The inspiration for Chesapeake Bay Candle came one afternoon during Xu’s lunch-break. She was window shopping when she noticed that the clothing in stores like Bloomingdale’s had clean, sophisticated designs but the home furnishings seemed ornate and old-fashioned. “My question was, if someone dressed in a modern way, why would she want to go home to a very traditional grandma apartment? I had been to England and Denmark, and I knew there could be a more contemporary look for the home, but it just wasn’t in the U.S. market yet,” Xu says.
After experimenting with different home-furnishing imports at a wholesale show, Xu realized there was a market for upscale candles with sophisticated color palettes, striking textures and innovate scent blends, like Prosecco Pear and Basil Mint. In 1995, Xu and Wang launched Chesapeake Bay Candle, and the products quickly sold to retailers including Bloomingdale’s, Nordstrom, and Bed, Bath & Beyond.
These days, however, Xu worries about the effect that America’s immigration policy could have on her business. When she and her then husband immigrated here in the 1990s, the process was relatively straightforward. Today, she says that anti-immigration rhetoric as well as bureaucratic hurdles could prevent her from maintaining the workforce she needs; many applicants at the factory near Glen Burnie are immigrants. “Without an influx of immigration, I don’t know if we would be able to fill our factory,” she says. She also recently lost a highly skilled worker who was unable to secure an H1-B visa after a long wait. “It is very disruptive when you train someone and then they have to go back to their home country. You have to start all over again,” Xu says.
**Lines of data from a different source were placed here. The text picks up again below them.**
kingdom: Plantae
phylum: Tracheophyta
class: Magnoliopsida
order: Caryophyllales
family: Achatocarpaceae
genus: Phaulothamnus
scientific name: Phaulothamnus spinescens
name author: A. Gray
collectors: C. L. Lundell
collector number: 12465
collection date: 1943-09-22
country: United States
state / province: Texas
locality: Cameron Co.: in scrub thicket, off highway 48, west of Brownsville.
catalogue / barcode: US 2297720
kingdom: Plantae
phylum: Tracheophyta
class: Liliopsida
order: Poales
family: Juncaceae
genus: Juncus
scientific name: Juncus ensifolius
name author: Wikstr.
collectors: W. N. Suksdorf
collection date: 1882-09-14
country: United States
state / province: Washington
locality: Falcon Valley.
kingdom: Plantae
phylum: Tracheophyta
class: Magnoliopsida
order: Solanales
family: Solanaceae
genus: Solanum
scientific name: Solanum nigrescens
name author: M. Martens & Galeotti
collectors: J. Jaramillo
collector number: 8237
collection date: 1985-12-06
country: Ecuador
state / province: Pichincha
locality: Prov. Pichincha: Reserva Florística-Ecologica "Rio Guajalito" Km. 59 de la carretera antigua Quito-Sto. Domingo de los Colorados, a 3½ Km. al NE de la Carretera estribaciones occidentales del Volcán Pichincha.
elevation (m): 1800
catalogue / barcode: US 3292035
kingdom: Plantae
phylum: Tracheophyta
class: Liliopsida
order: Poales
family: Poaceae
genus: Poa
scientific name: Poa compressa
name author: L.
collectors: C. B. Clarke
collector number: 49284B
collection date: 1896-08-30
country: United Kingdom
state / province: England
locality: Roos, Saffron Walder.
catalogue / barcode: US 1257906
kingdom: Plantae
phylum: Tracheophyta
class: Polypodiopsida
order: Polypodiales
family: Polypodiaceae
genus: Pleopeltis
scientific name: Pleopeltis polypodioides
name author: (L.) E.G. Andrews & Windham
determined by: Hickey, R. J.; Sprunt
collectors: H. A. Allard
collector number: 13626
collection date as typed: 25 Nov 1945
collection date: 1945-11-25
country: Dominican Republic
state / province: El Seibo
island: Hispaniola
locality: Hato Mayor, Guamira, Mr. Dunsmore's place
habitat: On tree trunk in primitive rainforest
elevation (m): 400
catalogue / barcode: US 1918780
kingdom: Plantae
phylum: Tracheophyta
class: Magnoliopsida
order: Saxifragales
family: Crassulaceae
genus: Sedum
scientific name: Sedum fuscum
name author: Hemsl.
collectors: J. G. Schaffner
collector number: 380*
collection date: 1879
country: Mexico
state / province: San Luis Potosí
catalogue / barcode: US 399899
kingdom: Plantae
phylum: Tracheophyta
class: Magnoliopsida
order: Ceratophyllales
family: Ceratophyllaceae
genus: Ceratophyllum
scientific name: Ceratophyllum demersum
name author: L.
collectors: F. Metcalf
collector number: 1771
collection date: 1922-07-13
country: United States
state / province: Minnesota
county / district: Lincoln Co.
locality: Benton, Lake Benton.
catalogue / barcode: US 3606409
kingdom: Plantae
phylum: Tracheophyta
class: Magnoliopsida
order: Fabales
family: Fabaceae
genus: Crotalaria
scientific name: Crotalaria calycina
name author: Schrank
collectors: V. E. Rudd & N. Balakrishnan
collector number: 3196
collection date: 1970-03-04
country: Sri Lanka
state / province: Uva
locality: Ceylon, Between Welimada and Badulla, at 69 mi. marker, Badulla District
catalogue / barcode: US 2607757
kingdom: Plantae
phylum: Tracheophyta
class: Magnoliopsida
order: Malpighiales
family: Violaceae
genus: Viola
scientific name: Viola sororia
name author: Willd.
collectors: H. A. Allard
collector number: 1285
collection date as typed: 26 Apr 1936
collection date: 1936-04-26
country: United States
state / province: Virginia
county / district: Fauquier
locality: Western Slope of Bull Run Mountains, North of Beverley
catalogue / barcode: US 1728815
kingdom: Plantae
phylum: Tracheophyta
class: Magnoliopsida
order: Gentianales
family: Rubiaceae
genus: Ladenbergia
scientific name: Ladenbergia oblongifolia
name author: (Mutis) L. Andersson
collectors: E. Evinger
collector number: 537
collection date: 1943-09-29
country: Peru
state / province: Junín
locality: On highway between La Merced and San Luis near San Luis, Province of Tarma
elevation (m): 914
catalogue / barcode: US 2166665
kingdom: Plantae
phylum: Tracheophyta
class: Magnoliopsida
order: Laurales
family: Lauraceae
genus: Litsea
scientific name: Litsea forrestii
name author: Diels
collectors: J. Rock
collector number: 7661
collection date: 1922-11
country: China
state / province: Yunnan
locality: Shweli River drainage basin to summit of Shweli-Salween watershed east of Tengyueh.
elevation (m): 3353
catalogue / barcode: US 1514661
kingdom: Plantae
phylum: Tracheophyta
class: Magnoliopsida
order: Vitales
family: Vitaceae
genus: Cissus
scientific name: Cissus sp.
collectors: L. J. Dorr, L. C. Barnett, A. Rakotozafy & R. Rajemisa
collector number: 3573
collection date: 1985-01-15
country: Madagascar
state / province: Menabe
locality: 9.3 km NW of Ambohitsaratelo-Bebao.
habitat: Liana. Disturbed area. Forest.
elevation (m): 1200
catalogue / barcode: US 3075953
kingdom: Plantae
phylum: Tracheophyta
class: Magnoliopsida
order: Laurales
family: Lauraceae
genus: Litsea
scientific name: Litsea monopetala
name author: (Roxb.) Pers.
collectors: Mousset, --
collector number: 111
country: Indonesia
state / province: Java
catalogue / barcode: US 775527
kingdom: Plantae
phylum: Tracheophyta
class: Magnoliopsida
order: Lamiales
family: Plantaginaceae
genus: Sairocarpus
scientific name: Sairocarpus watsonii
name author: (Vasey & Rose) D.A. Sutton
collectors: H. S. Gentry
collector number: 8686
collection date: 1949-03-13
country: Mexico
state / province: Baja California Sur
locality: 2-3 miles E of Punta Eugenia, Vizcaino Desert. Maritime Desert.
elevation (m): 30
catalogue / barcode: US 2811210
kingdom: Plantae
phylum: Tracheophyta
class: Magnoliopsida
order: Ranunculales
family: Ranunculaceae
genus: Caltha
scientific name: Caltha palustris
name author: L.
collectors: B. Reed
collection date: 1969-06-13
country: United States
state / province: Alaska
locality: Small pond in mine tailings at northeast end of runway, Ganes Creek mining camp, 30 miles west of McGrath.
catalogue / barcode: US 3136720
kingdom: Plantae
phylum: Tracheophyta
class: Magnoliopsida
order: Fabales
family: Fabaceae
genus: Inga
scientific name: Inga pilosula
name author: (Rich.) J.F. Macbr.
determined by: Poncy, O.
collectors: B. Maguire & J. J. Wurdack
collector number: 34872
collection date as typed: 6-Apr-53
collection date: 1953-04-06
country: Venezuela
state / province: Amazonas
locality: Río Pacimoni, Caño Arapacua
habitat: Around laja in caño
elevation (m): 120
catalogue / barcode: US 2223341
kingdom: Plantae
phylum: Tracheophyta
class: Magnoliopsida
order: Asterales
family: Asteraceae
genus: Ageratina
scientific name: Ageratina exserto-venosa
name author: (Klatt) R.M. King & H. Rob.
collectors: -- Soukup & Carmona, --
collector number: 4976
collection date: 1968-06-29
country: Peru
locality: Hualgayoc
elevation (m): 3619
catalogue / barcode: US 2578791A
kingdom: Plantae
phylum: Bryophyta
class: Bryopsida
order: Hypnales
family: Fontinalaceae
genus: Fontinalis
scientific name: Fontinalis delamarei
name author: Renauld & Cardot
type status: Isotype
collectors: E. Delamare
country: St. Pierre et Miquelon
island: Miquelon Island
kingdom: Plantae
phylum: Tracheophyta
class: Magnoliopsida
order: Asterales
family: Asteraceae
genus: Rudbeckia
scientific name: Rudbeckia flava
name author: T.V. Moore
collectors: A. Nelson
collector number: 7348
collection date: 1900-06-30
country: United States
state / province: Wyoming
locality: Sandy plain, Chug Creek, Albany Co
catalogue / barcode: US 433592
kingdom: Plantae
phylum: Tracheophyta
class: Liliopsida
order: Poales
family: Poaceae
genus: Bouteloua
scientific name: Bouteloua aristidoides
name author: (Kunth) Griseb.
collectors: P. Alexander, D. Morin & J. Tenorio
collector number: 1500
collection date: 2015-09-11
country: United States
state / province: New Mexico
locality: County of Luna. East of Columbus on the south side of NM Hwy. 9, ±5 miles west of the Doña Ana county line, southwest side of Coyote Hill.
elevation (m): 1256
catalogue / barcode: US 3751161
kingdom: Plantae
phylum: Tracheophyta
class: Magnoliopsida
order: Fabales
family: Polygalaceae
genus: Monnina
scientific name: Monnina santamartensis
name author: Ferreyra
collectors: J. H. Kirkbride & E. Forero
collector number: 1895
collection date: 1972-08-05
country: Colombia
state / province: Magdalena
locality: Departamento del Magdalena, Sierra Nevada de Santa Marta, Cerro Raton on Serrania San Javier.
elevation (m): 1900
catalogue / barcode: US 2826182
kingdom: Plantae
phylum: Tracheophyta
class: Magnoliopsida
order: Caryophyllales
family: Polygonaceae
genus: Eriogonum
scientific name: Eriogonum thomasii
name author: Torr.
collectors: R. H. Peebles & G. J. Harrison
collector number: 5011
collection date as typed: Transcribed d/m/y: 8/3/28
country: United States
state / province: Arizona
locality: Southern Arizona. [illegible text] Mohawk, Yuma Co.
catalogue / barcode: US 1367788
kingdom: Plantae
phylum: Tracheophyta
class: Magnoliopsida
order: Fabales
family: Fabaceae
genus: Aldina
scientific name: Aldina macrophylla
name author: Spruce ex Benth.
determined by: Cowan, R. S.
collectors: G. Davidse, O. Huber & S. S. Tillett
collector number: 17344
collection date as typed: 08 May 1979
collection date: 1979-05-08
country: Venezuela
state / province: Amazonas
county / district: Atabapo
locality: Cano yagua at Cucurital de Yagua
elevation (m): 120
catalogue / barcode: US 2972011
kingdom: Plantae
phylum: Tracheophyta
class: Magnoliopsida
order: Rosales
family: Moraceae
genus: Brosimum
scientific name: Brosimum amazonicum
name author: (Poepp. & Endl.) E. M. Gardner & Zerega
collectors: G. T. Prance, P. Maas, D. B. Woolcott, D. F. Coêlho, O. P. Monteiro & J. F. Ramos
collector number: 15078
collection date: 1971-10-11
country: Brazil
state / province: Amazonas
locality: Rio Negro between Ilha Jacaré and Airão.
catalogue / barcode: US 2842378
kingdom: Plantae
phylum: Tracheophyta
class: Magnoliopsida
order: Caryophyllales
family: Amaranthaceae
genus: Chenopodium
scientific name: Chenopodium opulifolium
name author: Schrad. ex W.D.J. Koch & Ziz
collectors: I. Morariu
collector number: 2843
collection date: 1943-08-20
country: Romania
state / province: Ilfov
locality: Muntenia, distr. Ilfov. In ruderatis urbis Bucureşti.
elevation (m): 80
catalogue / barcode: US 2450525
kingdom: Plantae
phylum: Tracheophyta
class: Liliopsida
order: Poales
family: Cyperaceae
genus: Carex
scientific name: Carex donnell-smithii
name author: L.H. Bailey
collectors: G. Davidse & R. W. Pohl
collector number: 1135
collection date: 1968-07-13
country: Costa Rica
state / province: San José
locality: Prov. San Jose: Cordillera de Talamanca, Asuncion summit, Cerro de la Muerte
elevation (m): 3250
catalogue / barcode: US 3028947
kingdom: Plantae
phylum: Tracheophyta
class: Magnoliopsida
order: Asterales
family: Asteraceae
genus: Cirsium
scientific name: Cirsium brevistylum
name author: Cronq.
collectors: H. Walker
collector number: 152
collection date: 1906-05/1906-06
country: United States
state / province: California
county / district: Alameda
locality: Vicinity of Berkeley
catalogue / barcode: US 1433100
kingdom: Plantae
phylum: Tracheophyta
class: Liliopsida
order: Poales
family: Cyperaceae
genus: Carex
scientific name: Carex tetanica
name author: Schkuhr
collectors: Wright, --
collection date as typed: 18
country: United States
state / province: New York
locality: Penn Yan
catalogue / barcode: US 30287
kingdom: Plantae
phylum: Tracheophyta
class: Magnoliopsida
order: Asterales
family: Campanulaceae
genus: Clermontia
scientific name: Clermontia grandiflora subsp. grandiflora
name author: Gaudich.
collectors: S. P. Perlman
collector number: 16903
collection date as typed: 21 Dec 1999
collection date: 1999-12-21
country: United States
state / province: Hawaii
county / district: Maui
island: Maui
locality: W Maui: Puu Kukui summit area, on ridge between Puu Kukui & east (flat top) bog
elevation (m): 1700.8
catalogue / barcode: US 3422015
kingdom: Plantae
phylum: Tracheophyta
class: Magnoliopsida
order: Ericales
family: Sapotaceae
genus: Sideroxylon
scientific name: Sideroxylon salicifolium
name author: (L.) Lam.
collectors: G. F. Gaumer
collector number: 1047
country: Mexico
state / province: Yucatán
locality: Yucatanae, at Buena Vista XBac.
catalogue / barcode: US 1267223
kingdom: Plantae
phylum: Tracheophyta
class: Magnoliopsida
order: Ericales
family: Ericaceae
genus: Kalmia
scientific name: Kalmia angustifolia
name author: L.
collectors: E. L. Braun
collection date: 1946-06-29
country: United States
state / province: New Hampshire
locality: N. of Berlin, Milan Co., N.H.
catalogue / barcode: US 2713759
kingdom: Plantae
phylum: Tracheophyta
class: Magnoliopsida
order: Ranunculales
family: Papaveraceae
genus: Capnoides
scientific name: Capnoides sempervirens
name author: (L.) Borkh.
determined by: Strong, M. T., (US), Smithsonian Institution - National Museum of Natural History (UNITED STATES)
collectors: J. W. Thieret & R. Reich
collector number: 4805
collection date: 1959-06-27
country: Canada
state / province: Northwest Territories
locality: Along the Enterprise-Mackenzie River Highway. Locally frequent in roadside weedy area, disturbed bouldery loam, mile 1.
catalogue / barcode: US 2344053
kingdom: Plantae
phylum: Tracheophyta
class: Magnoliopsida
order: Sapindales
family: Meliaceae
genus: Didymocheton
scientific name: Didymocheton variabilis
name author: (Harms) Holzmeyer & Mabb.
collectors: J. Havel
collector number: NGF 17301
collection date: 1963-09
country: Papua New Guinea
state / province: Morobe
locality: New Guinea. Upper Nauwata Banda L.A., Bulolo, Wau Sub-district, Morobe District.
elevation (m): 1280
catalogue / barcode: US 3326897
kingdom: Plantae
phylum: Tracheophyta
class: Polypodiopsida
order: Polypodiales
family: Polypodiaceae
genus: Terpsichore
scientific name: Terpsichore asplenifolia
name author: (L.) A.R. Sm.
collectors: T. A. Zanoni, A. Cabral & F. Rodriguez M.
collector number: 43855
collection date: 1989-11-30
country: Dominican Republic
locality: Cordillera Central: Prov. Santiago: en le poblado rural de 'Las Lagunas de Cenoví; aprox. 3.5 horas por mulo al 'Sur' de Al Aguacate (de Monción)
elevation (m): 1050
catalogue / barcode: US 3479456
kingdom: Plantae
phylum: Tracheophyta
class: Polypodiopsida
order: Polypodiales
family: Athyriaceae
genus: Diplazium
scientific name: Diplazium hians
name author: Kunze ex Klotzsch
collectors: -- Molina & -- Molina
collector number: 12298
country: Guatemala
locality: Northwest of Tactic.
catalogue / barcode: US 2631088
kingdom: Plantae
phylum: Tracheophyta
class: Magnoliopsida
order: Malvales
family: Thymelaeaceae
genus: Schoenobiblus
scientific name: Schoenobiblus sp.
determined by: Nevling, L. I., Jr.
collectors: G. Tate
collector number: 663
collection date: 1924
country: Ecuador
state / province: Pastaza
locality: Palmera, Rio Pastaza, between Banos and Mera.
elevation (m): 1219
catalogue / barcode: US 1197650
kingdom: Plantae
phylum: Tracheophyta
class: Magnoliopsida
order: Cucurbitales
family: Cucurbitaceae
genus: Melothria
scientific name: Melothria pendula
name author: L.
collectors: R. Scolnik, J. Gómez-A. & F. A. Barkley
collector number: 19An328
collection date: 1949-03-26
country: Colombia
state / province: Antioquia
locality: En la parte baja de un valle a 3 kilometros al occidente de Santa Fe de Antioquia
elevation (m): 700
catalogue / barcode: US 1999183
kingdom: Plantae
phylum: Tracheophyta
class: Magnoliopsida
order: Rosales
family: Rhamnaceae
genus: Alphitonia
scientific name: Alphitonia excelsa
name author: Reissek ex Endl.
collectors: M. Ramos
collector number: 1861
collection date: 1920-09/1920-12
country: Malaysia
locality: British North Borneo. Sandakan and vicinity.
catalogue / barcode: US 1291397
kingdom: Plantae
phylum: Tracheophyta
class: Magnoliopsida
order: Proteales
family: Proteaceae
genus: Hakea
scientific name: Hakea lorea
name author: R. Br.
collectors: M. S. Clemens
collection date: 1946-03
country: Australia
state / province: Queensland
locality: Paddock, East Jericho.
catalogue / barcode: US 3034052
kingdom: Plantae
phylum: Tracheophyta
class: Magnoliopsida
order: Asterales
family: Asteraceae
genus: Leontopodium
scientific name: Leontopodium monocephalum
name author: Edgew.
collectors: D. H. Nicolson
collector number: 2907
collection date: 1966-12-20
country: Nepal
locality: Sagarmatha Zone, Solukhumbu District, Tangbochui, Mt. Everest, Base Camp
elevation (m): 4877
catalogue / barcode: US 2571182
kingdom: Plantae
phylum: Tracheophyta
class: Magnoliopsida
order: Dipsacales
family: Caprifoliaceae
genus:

Xu would like to see the U.S. immigration system return to a more open and straightforward process. “I believe we stand to gain from people like me coming here from other countries. We are here because we want to get things done, and we want to make a difference by working hard,” she says.
She notes that many other countries do not offer innovators the same level of opportunity. “I’m not sure if I could have made myself a success in China. There are a lot regulatory gray areas there. I’m a very black-and-white person, so it would have been hard. So I’m glad that I took this journey. If you are passionate about something and want to get things done, this is the country for you.”